Information provided
--------------------------------

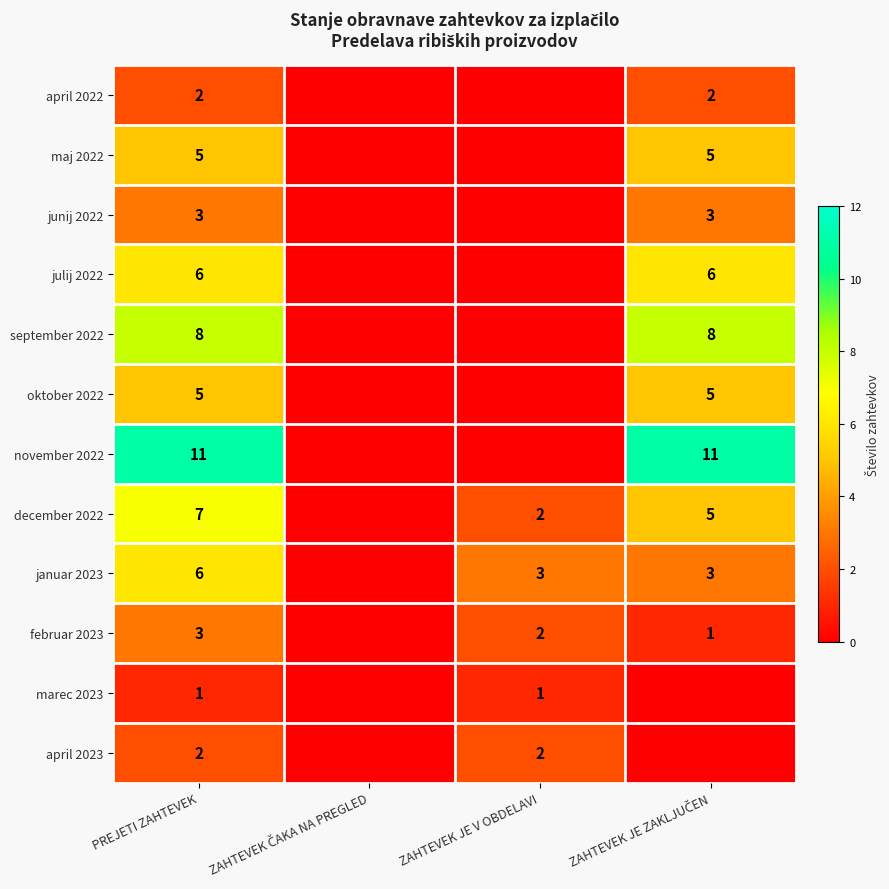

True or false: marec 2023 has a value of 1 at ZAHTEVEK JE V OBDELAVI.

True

--------------------------------

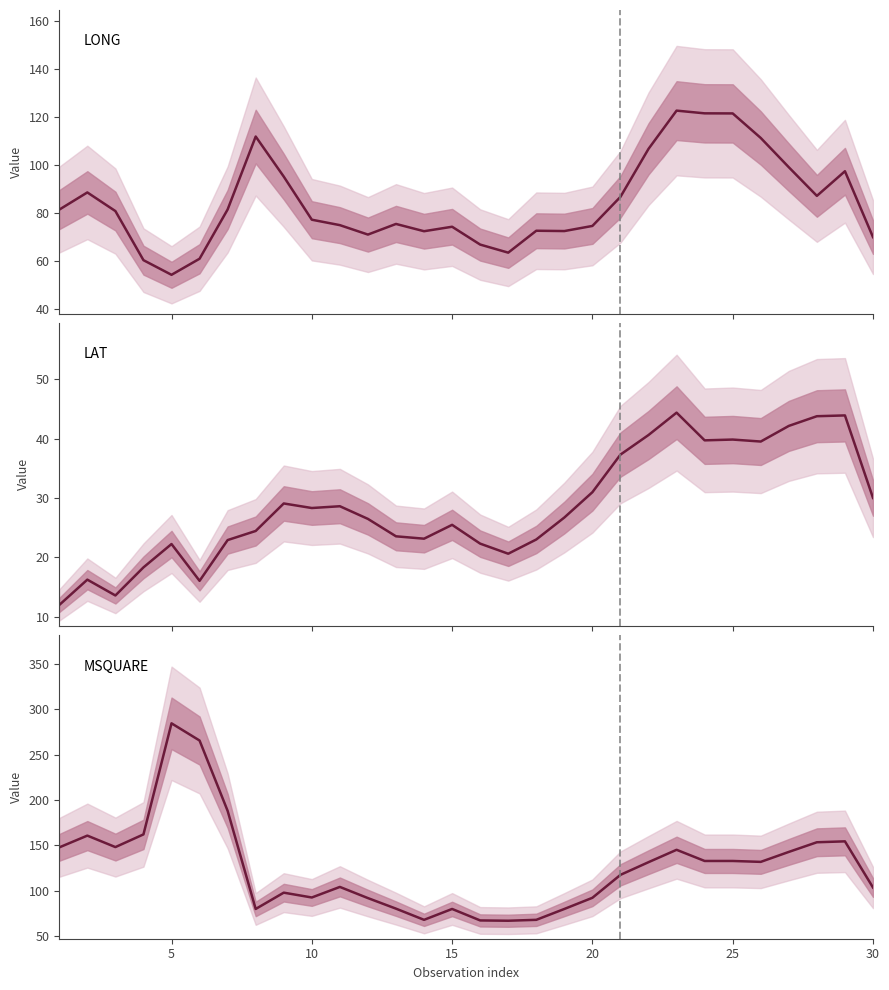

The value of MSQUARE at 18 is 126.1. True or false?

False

--------------------------------

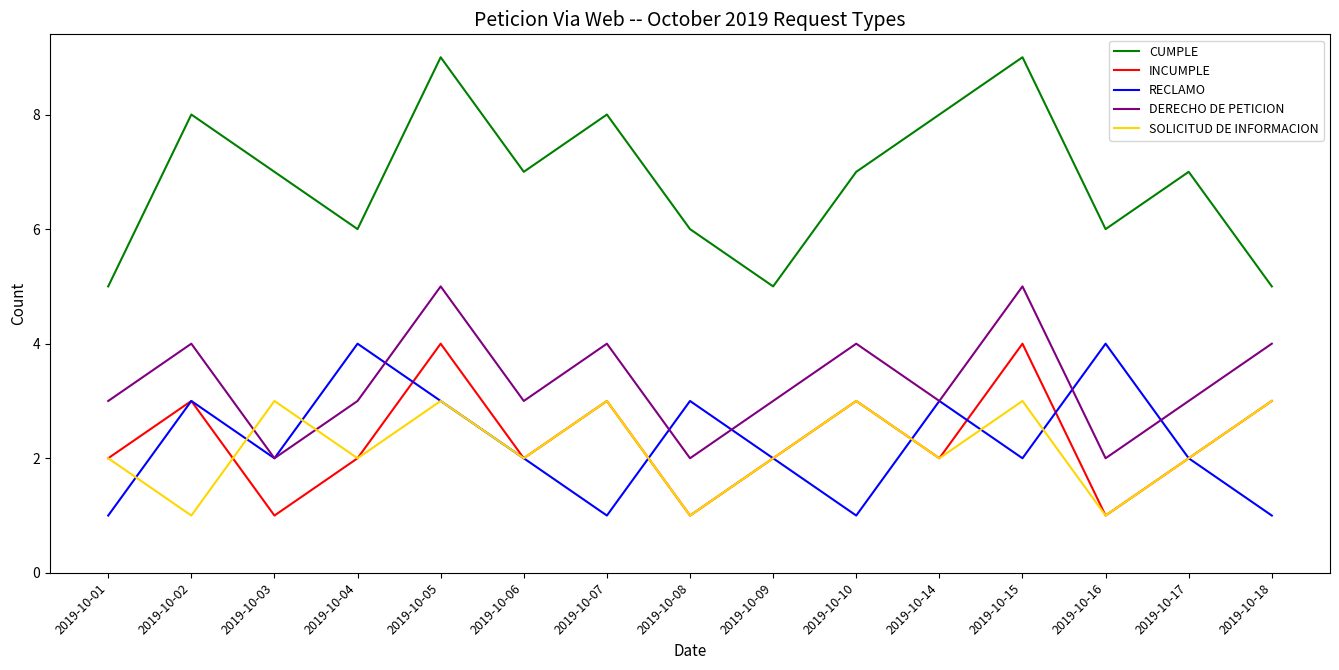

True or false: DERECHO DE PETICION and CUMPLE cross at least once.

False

--------------------------------

About this task
Show each line of the records above that contains the string "value". Case counts.

Answer to this exercise
True or false: marec 2023 has a value of 1 at ZAHTEVEK JE V OBDELAVI.
The value of MSQUARE at 18 is 126.1. True or false?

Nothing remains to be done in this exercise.